At the left window, Gumshoe unknowingly reenacts Phoenix’s sad ruse from earlier and talks about jumping, stuntman-style, through the glass and plunging 15 stories, something he’s apparently fantasized about since becoming a detective. “So long as he doesn’t go crashing through that window when he gets fired,” Phoenix says while Ema stares at him, shocked. What is with Phoenix’s fixation on Gumshoe committing suicide? Does he see him as a threat?
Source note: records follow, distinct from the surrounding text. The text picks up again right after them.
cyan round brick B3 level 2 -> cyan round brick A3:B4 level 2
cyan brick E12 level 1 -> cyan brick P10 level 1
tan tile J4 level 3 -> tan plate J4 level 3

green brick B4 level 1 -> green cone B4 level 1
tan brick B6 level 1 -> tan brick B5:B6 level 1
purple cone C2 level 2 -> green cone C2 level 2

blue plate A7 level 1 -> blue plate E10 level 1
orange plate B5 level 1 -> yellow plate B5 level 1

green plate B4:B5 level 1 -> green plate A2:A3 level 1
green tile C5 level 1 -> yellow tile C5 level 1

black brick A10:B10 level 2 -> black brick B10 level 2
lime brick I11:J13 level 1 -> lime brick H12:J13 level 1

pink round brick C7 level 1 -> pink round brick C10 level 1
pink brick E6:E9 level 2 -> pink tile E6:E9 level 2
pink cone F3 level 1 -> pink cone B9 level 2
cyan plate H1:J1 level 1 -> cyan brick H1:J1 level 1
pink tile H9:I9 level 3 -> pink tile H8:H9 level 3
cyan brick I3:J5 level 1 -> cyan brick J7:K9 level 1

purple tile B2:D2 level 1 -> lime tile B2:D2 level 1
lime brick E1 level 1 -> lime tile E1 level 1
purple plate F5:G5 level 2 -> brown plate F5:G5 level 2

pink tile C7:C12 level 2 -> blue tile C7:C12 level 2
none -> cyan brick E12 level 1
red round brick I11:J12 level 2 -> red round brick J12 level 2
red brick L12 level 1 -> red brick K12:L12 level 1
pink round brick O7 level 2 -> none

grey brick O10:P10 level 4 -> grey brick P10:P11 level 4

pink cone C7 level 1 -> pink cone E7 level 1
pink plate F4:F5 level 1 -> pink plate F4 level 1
Okay, onto the good stuff. Assuming you think “good stuff” means “useful evidence” and not “homoerotic pipe organ.” Let’s agree to disagree there. First, just to prove Phoenix is an idiot and that there is still evidence of the crime itself in the room, I bust out the luminol. The right side of the room is clean–and more on why that’s ridiculous later–but behind Lana’s chair on the left side, there’s a huge bloodstain. And thanks to a fantastic bug in the iPad version, I don’t even have to spray to see it–it’s already glowing blue before I even do anything. Better still, spraying it doesn’t trigger the conversation about the bloodstain. Delightful. Good thing I don’t need to enter the bloodstain into the court record, or I would be fucked.

Next, Phoenix takes a look at Gant’s desk and resists the urge to picture Edgeworth bent over it. It’s tough. While Ema is copying Edgeworth and being a size queen about how big and intimidating the desk is, Phoenix flashes back to Gant stuffing that piece of paper in a drawer. Gumshoe pulls out the offending document and, as I already intimated, it’s an evidence list. “In most cases the list runs twice as long as this,” Gumshoe says, just to make sure we get the damn point. But Ema looks at it and blurts out in shock, “Hey, look at the case name!” It’s…it’s the DL-6 incident! It’s just a list of smoking revolvers Edgeworth has picked up with his bare hands!